How can we effectively and efficiently teach data science to students with little to no background in computing and statistical thinking? How can we equip them with the skills and tools for reasoning with various types of data and leave them wanting to learn more? This introductory data science course is our (working) answer to this question.
The source code for everything you see here can be found on GitHub.
The core content of the course focuses on data acquisition and wrangling, exploratory data analysis, data visualization, inference, modelling, and effective communication of results. Time permitting, the course also introduces additional concepts and tools like interactive visualization and reporting, text analysis, and Bayesian inference. A heavy emphasis is placed on a consistent syntax (with tools from the tidyverse), reproducibility (with R Markdown), and version control and collaboration (with Git and GitHub). In addition, out-of-class learning is supplemented with interactive tutorials. The goal of the course is to bring students from zero to being able to work in a team on a fully reproducible data science project analysing a dataset of their choice and answering questions they care about.

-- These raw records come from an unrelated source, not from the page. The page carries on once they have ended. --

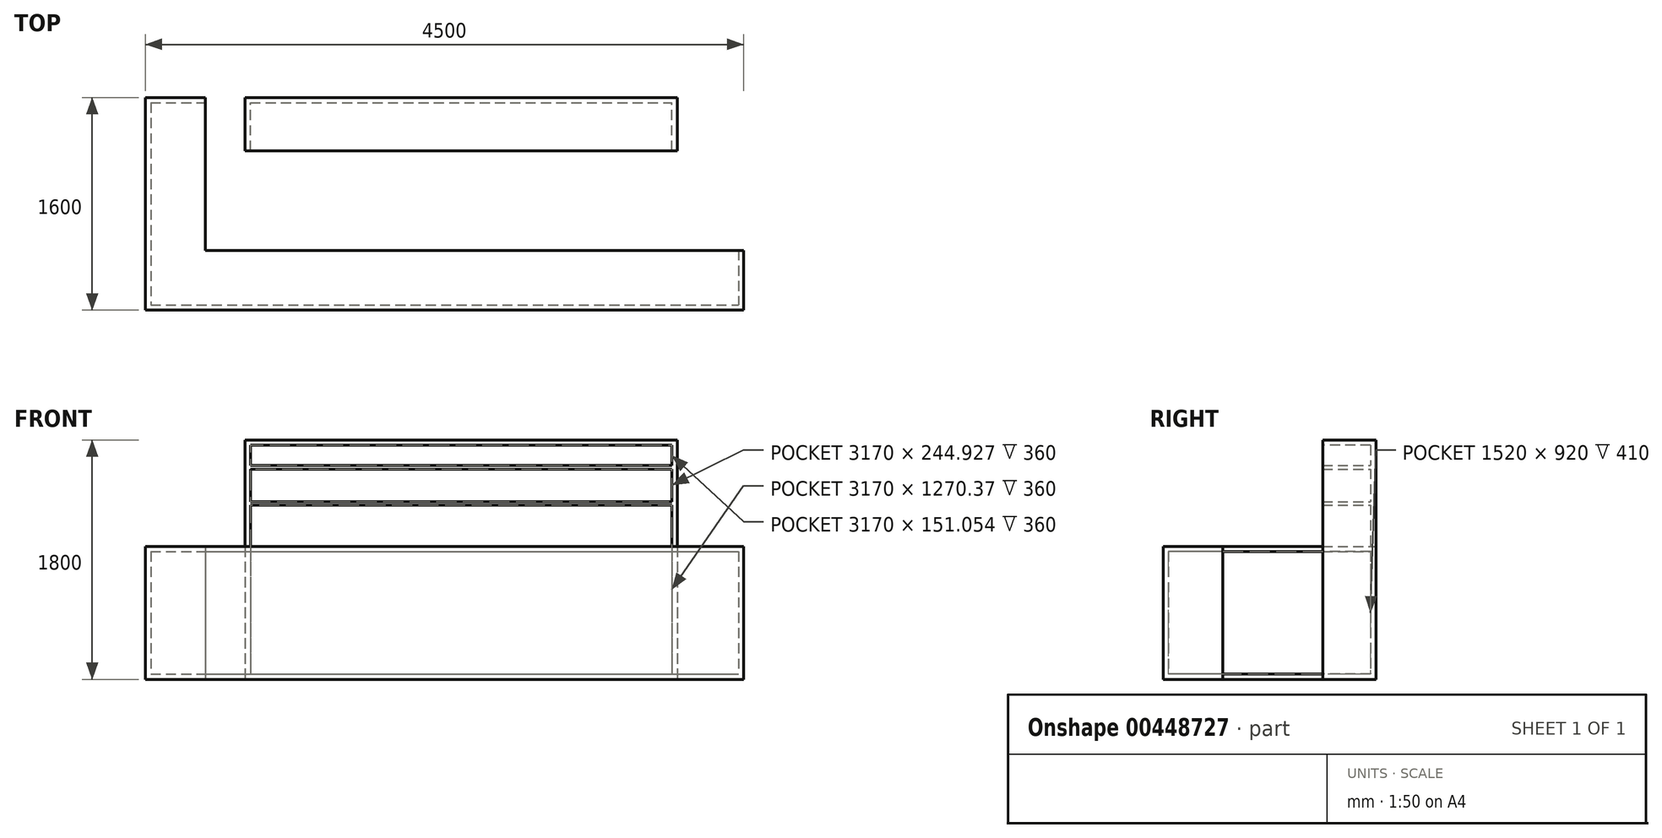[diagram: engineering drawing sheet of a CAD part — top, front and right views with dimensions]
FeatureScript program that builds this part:
annotation { "Feature Type Name" : "Feature", "Feature Type Description" : "" }
export const myFeature = defineFeature(function(context is Context, id is Id, definition is map)
    precondition{}
    {
        {
            var Q0;
            Q0=qCreatedBy(makeId("Top.planeOp"),FACE);
            var sketch = newSketch(context, id + "F0", { "sketchPlane" : qUnion([Q0])});
            skLineSegment(sketch, "E0.bottom", {"start": v(-1083.6, 404.26) * mm, "end": v(2966.4, 404.26) * mm});
            skLineSegment(sketch, "E0.top", {"start": v(-1533.6, -45.74) * mm, "end": v(2966.4, -45.74) * mm});
            skLineSegment(sketch, "E0.left", {"start": v(-1533.6, 404.26) * mm, "end": v(-1533.6, -45.74) * mm});
            skLineSegment(sketch, "E0.right", {"start": v(2966.4, 404.26) * mm, "end": v(2966.4, -45.74) * mm});
            skLineSegment(sketch, "E1.top", {"start": v(-1533.6, 1554.26) * mm, "end": v(-1083.6, 1554.26) * mm});
            skLineSegment(sketch, "E1.left", {"start": v(-1533.6, 404.26) * mm, "end": v(-1533.6, 1554.26) * mm});
            skLineSegment(sketch, "E1.right", {"start": v(-1083.6, 404.26) * mm, "end": v(-1083.6, 1554.26) * mm});
            skLineSegment(sketch, "E2.bottom", {"start": v(-783.6, 1554.26) * mm, "end": v(2466.4, 1554.26) * mm});
            skLineSegment(sketch, "E2.top", {"start": v(-783.6, 1154.26) * mm, "end": v(2466.4, 1154.26) * mm});
            skLineSegment(sketch, "E2.left", {"start": v(-783.6, 1554.26) * mm, "end": v(-783.6, 1154.26) * mm});
            skLineSegment(sketch, "E2.right", {"start": v(2466.4, 1554.26) * mm, "end": v(2466.4, 1154.26) * mm});
            skSolve(sketch);
        }
        {
            var Q0;
            Q0=makeQuery(id+"F0.imprint","IMPRINT",FACE,{"disambiguationData":[TD([[makeQuery(id+"F0.imprint","IMPRINT",EDGE,{"derivedFrom":sQuery(id+"F0.wireOp",EDGE,"E0.bottom")}),-1.0]])]});
            extrude(context, id + "F1", {"entities" : qUnion([Q0]), "depth" : 1000 * mm});
        }
        {
            var Q0;
            Q0=makeQuery(id+"F0.imprint","IMPRINT",FACE,{"disambiguationData":[TD([[makeQuery(id+"F0.imprint","IMPRINT",EDGE,{"derivedFrom":sQuery(id+"F0.wireOp",EDGE,"E2.bottom")}),-1.0]])]});
            extrude(context, id + "F2", {"entities" : qUnion([Q0]), "depth" : 1800 * mm});
        }
        {
            var Q0;
            Q0=makeQuery(id+"F2.opExtrude","SWEPT_FACE",FACE,{"disambiguationData":[OSD([sQuery(id+"F0.wireOp",EDGE,"E2.top")])]});
            shell(context, id + "F3", {"entities" : qUnion([Q0]), "thickness" : 40 * mm});
        }
        {
            var Q0;
            Q0=makeQuery(id+"F1.opExtrude","SWEPT_FACE",FACE,{"disambiguationData":[OSD([sQuery(id+"F0.wireOp",EDGE,"E0.bottom")])]});
            var Q1;
            Q1=makeQuery(id+"F1.opExtrude","SWEPT_FACE",FACE,{"disambiguationData":[OSD([sQuery(id+"F0.wireOp",EDGE,"E1.right")])]});
            shell(context, id + "F4", {"entities" : qUnion([Q0, Q1]), "thickness" : 40 * mm});
        }
        {
            var Q0;
            Q0=makeQuery(id+"F3.opShell","OFFSET_FACE",FACE,{"disambiguationData":[OSD([sQuery(id+"F0.wireOp",EDGE,"E2.bottom")])]});
            var sketch = newSketch(context, id + "F5", { "sketchPlane" : qUnion([Q0])});
            skLineSegment(sketch, "E3.bottom", {"start": v(-743.6, 1336.03) * mm, "end": v(2426.4, 1336.03) * mm});
            skLineSegment(sketch, "E3.top", {"start": v(-743.6, 1310.37) * mm, "end": v(2426.4, 1310.37) * mm});
            skLineSegment(sketch, "E3.left", {"start": v(-743.6, 1336.03) * mm, "end": v(-743.6, 1310.37) * mm});
            skLineSegment(sketch, "E3.right", {"start": v(2426.4, 1336.03) * mm, "end": v(2426.4, 1310.37) * mm});
            skLineSegment(sketch, "E4.bottom", {"start": v(-743.6, 1608.95) * mm, "end": v(2426.4, 1608.95) * mm});
            skLineSegment(sketch, "E4.top", {"start": v(-743.6, 1580.95) * mm, "end": v(2426.4, 1580.95) * mm});
            skLineSegment(sketch, "E4.left", {"start": v(-743.6, 1608.95) * mm, "end": v(-743.6, 1580.95) * mm});
            skLineSegment(sketch, "E4.right", {"start": v(2426.4, 1608.95) * mm, "end": v(2426.4, 1580.95) * mm});
            skSolve(sketch);
        }
        {
            var Q0;
            Q0 = qSketchRegion(id + "F5", true);
            extrude(context, id + "F6", {"entities" : qUnion([Q0]), "operationType" : NewBodyOperationType.ADD, "depth" : 360 * mm});
        }
    });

Data Science in a Box contains the materials required to teach (or learn from) the course described above, all of which are freely-available and open-source. They include course materials such as slide decks, lecture and live coding videos, homework assignments, guided labs, sample exams, a final project assignment, as well as materials for instructors such as pedagogical tips, information on computing infrastructure, technology stack, and course logistics.
Majority of the materials linked live in the GitHub repo serving this website.
Please note that Data Science in a Box uses a Contributor Code of Conduct. By contributing to this project, you agree to abide by its terms.